Sunday, March 16, 2014

Dealing With the Devastation after an Affair

An extramarital affair can bring a marriage to an abrupt end.  Some couples choose to accept the fact that it can happen and the best thing to do is go over the crisis and take it as a way of fortifying the relationship. Whichever way you look at it, make sure that you become a stronger person than you were before this mishap.  Learn from this episode and work towards building a better you.

Evolution of Relationships

Accept the fact that all relationships undergo nurturing and the process of growth.  Understand also that the process does not end like the way everyday learning about life in general does not end.  Given that and knowing that life is not perfect, anything can happen.  Some days are full of joy while the rest are filled with challenges and sadness.  It’s just that you cannot have it all.

Don’t blame it all on your partner because the process of nurturing involves both of you.  You may have been doing something wrong unintentionally.  You may have been too focused on the children and have forgotten the little sweet things that you used to do for your partner.  If this is the case and you want to save your marriage, talk to your partner who has wronged you.  This is how to strengthen the relationship in the face of this crisis.
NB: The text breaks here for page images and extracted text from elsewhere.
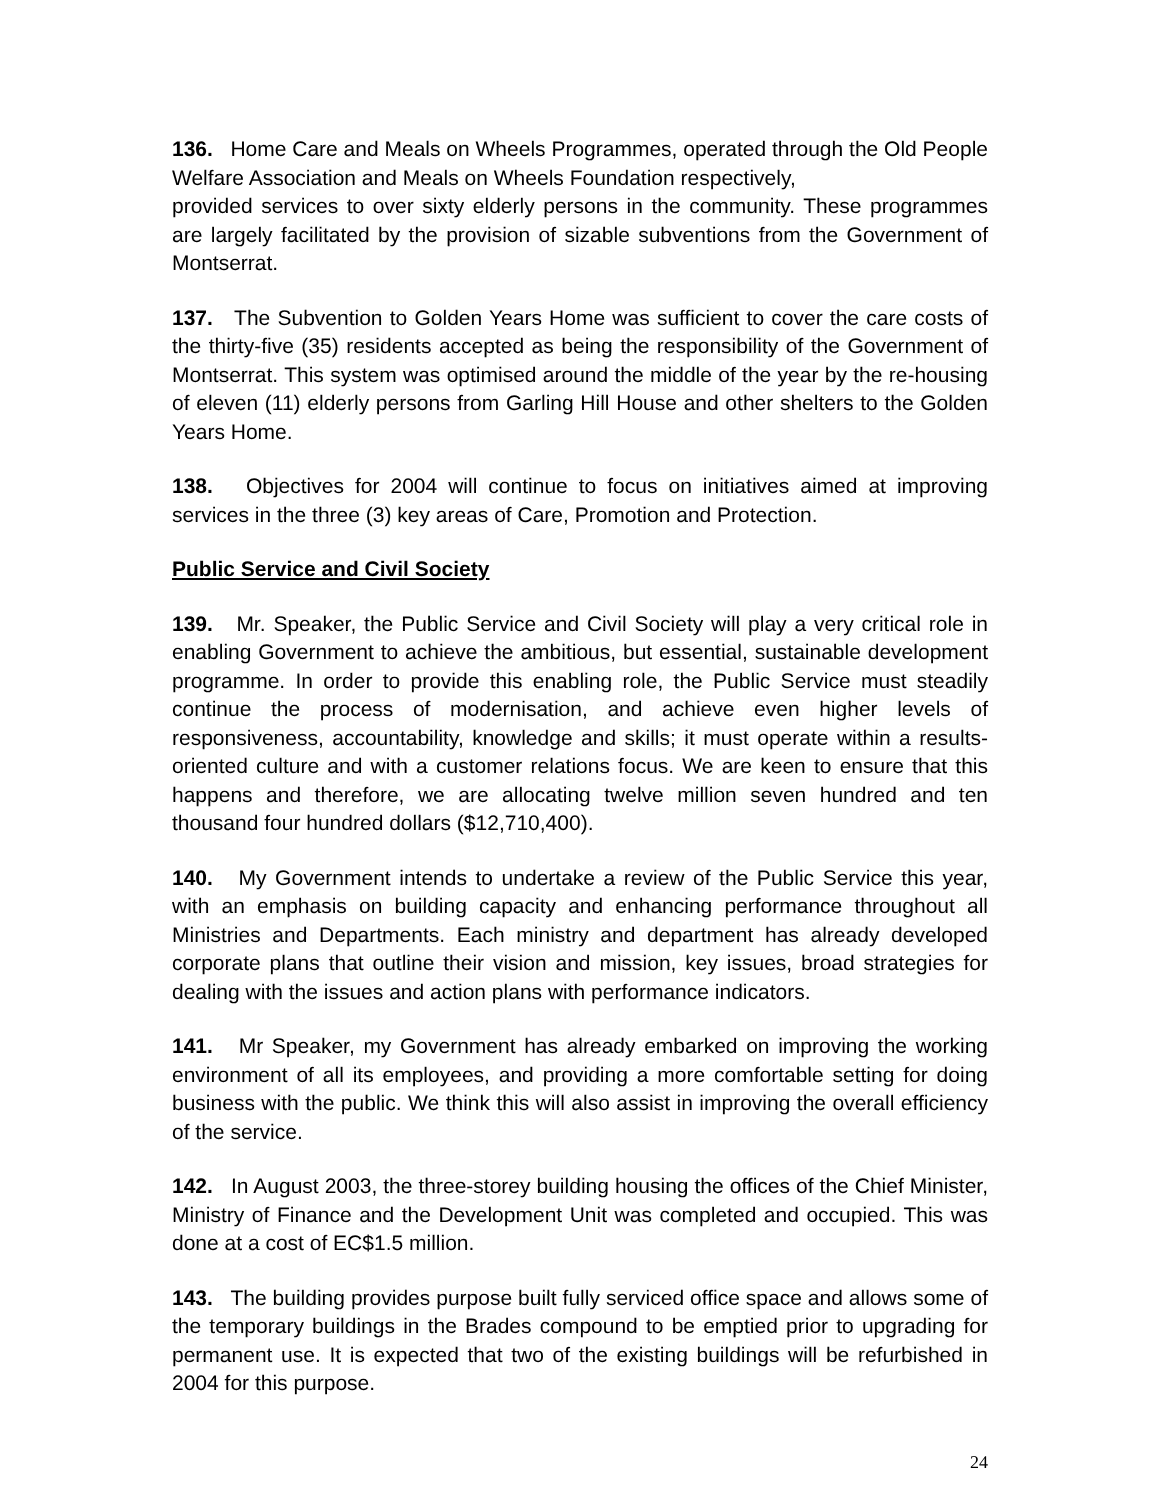136. Home Care and Meals on Wheels Programmes, operated through the Old People Welfare Association and Meals on Wheels Foundation respectively,
provided services to over sixty elderly persons in the community. These programmes are largely facilitated by the provision of sizable subventions from the Government of Montserrat.
137. The Subvention to Golden Years Home was sufficient to cover the care costs of the thirty-five (35) residents accepted as being the responsibility of the Government of Montserrat. This system was optimised around the middle of the year by the re-housing of eleven (11) elderly persons from Garling Hill House and other shelters to the Golden Years Home.
138. Objectives for 2004 will continue to focus on initiatives aimed at improving services in the three (3) key areas of Care, Promotion and Protection.
Public Service and Civil Society
139. Mr. Speaker, the Public Service and Civil Society will play a very critical role in enabling Government to achieve the ambitious, but essential, sustainable development programme. In order to provide this enabling role, the Public Service must steadily continue the process of modernisation, and achieve even higher levels of responsiveness, accountability, knowledge and skills; it must operate within a results-oriented culture and with a customer relations focus. We are keen to ensure that this happens and therefore, we are allocating twelve million seven hundred and ten thousand four hundred dollars ($12,710,400).
140. My Government intends to undertake a review of the Public Service this year, with an emphasis on building capacity and enhancing performance throughout all Ministries and Departments. Each ministry and department has already developed corporate plans that outline their vision and mission, key issues, broad strategies for dealing with the issues and action plans with performance indicators.
141. Mr Speaker, my Government has already embarked on improving the working environment of all its employees, and providing a more comfortable setting for doing business with the public. We think this will also assist in improving the overall efficiency of the service.
142. In August 2003, the three-storey building housing the offices of the Chief Minister, Ministry of Finance and the Development Unit was completed and occupied. This was done at a cost of EC$1.5 million.
143. The building provides purpose built fully serviced office space and allows some of the temporary buildings in the Brades compound to be emptied prior to upgrading for permanent use. It is expected that two of the existing buildings will be refurbished in 2004 for this purpose.
24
You may also opt to move on alone, but make sure this is going to be the last option to be considered.  Fight for your marriage to the last drop of your blood.  Work something out while you are together and avoid divorce.  Divorce can hurt everyone in the family.

Take a moment to sit down and think.  Remember the good times from dating, to marriage, to having children, to raising the kids up, and to the moment that you have discovered the infidelity.  The relationship has already won several battles; do you think it is not worth further nurturing?

Why Affairs Happen?

It should be clear to you that affairs have their anatomy.  Some experts even have defined the steps to full-blown infidelity.  There are about ten to fifteen steps already identified.
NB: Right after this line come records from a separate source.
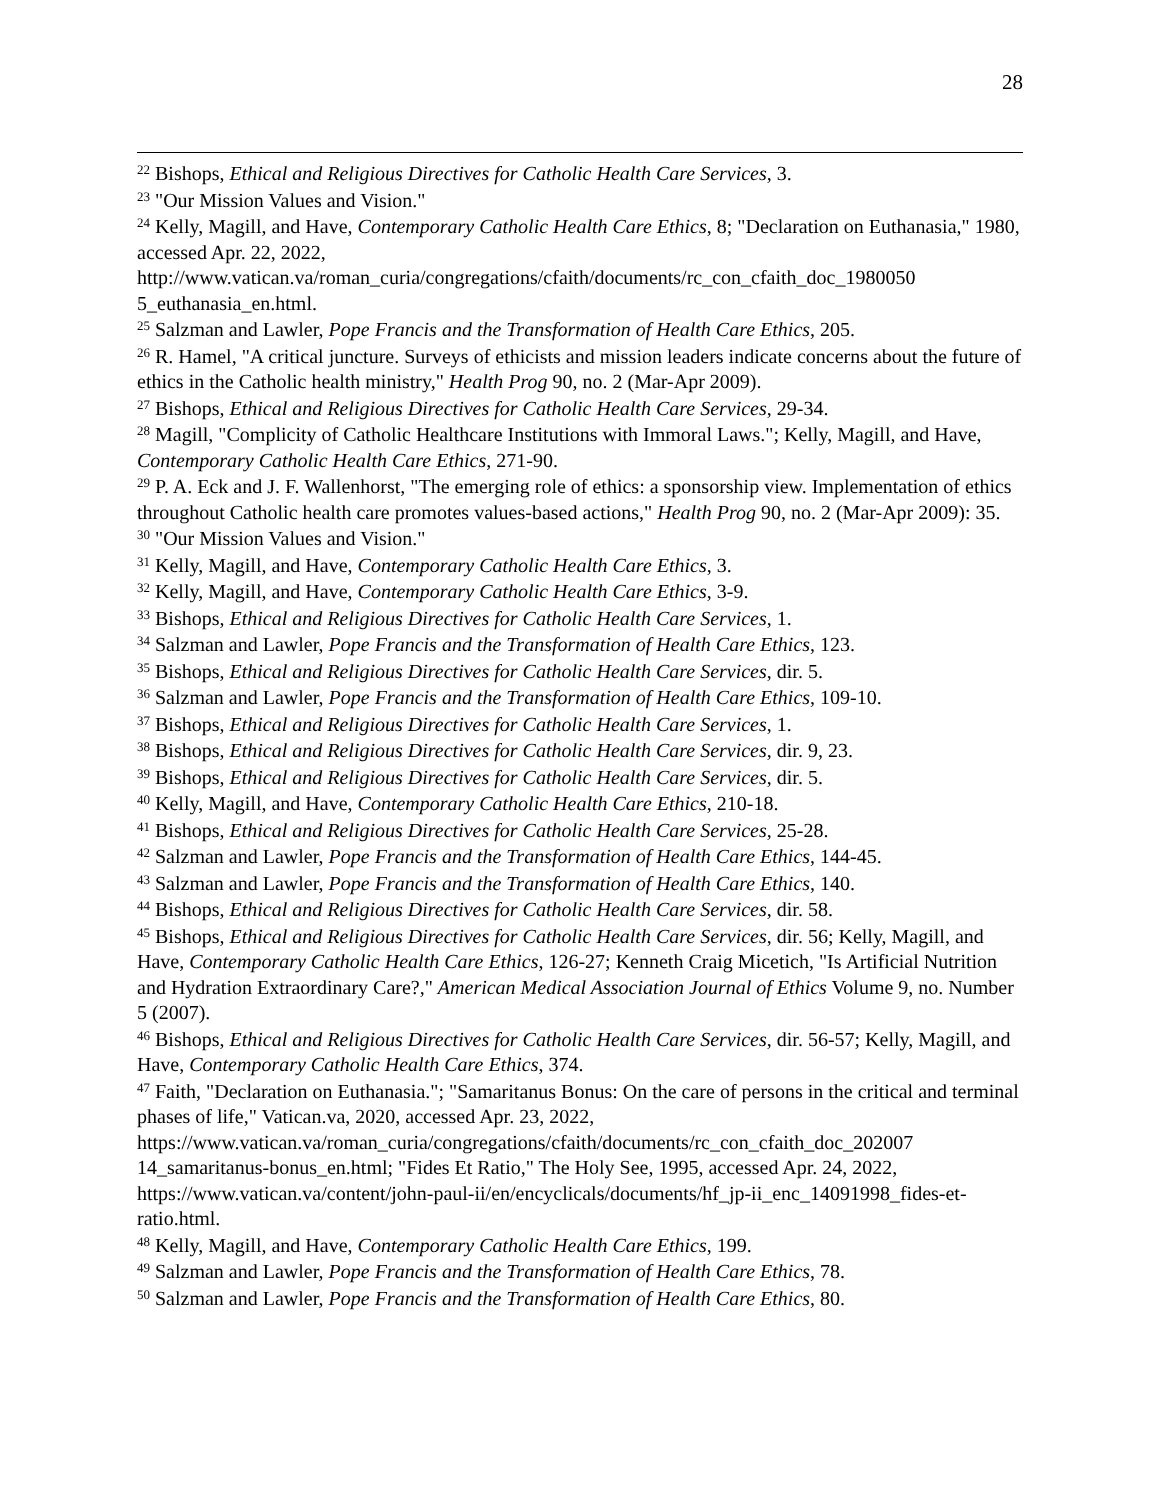28
<sup>22</sup> Bishops, Ethical and Religious Directives for Catholic Health Care Services, 3.
<sup>23</sup> "Our Mission Values and Vision."
<sup>24</sup> Kelly, Magill, and Have, Contemporary Catholic Health Care Ethics, 8; "Declaration on Euthanasia," 1980, accessed Apr. 22, 2022, http://www.vatican.va/roman_curia/congregations/cfaith/documents/rc_con_cfaith_doc_1980050 5_euthanasia_en.html.
<sup>25</sup> Salzman and Lawler, Pope Francis and the Transformation of Health Care Ethics, 205.
<sup>26</sup> R. Hamel, "A critical juncture. Surveys of ethicists and mission leaders indicate concerns about the future of ethics in the Catholic health ministry," Health Prog 90, no. 2 (Mar-Apr 2009).
<sup>27</sup> Bishops, Ethical and Religious Directives for Catholic Health Care Services, 29-34.
<sup>28</sup> Magill, "Complicity of Catholic Healthcare Institutions with Immoral Laws."; Kelly, Magill, and Have, Contemporary Catholic Health Care Ethics, 271-90.
<sup>29</sup> P. A. Eck and J. F. Wallenhorst, "The emerging role of ethics: a sponsorship view. Implementation of ethics throughout Catholic health care promotes values-based actions," Health Prog 90, no. 2 (Mar-Apr 2009): 35.
<sup>30</sup> "Our Mission Values and Vision."
<sup>31</sup> Kelly, Magill, and Have, Contemporary Catholic Health Care Ethics, 3.
<sup>32</sup> Kelly, Magill, and Have, Contemporary Catholic Health Care Ethics, 3-9.
<sup>33</sup> Bishops, Ethical and Religious Directives for Catholic Health Care Services, 1.
<sup>34</sup> Salzman and Lawler, Pope Francis and the Transformation of Health Care Ethics, 123.
<sup>35</sup> Bishops, Ethical and Religious Directives for Catholic Health Care Services, dir. 5.
<sup>36</sup> Salzman and Lawler, Pope Francis and the Transformation of Health Care Ethics, 109-10.
<sup>37</sup> Bishops, Ethical and Religious Directives for Catholic Health Care Services, 1.
<sup>38</sup> Bishops, Ethical and Religious Directives for Catholic Health Care Services, dir. 9, 23.
<sup>39</sup> Bishops, Ethical and Religious Directives for Catholic Health Care Services, dir. 5.
<sup>40</sup> Kelly, Magill, and Have, Contemporary Catholic Health Care Ethics, 210-18.
<sup>41</sup> Bishops, Ethical and Religious Directives for Catholic Health Care Services, 25-28.
<sup>42</sup> Salzman and Lawler, Pope Francis and the Transformation of Health Care Ethics, 144-45.
<sup>43</sup> Salzman and Lawler, Pope Francis and the Transformation of Health Care Ethics, 140.
<sup>44</sup> Bishops, Ethical and Religious Directives for Catholic Health Care Services, dir. 58.
<sup>45</sup> Bishops, Ethical and Religious Directives for Catholic Health Care Services, dir. 56; Kelly, Magill, and Have, Contemporary Catholic Health Care Ethics, 126-27; Kenneth Craig Micetich, "Is Artificial Nutrition and Hydration Extraordinary Care?," American Medical Association Journal of Ethics Volume 9, no. Number 5 (2007).
<sup>46</sup> Bishops, Ethical and Religious Directives for Catholic Health Care Services, dir. 56-57; Kelly, Magill, and Have, Contemporary Catholic Health Care Ethics, 374.
<sup>47</sup> Faith, "Declaration on Euthanasia."; "Samaritanus Bonus: On the care of persons in the critical and terminal phases of life," Vatican.va, 2020, accessed Apr. 23, 2022, https://www.vatican.va/roman_curia/congregations/cfaith/documents/rc_con_cfaith_doc_202007 14_samaritanus-bonus_en.html; "Fides Et Ratio," The Holy See, 1995, accessed Apr. 24, 2022, https://www.vatican.va/content/john-paul-ii/en/encyclicals/documents/hf_jp-ii_enc_14091998_fides-et-ratio.html.
<sup>48</sup> Kelly, Magill, and Have, Contemporary Catholic Health Care Ethics, 199.
<sup>49</sup> Salzman and Lawler, Pope Francis and the Transformation of Health Care Ethics, 78.
<sup>50</sup> Salzman and Lawler, Pope Francis and the Transformation of Health Care Ethics, 80.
Other experts also point that there are different kinds of affairs.  There are romantic affairs and there are exit affairs, for example.  Exit affairs are affairs usually contemplated and done by women who think that their marriage is already dead and to continue living with their partner is hell.

Romantic affairs are intense affairs.  These involve falling in love with someone other than the partner. Understand what kind of affair is involved and what its roots are.  Cleared about this aspect, it will be easier for you to craft the best steps to undertake.

Your choices are crucial.  This is because the whole situation does NOT involve only you.  Wrong choices can bring an irreparable damage to your children’s lives and to your partner as well.

This crisis has come but it’s not going to stay forever.  After all’s been said and done, you will be asking yourself – Did I perform well through the crisis?  Be the better person. Be better than your cheating partner and come out from the crisis with your head held high.  There is a future to look forward to.  The sun’s going to shine tomorrow.  There will be a new day.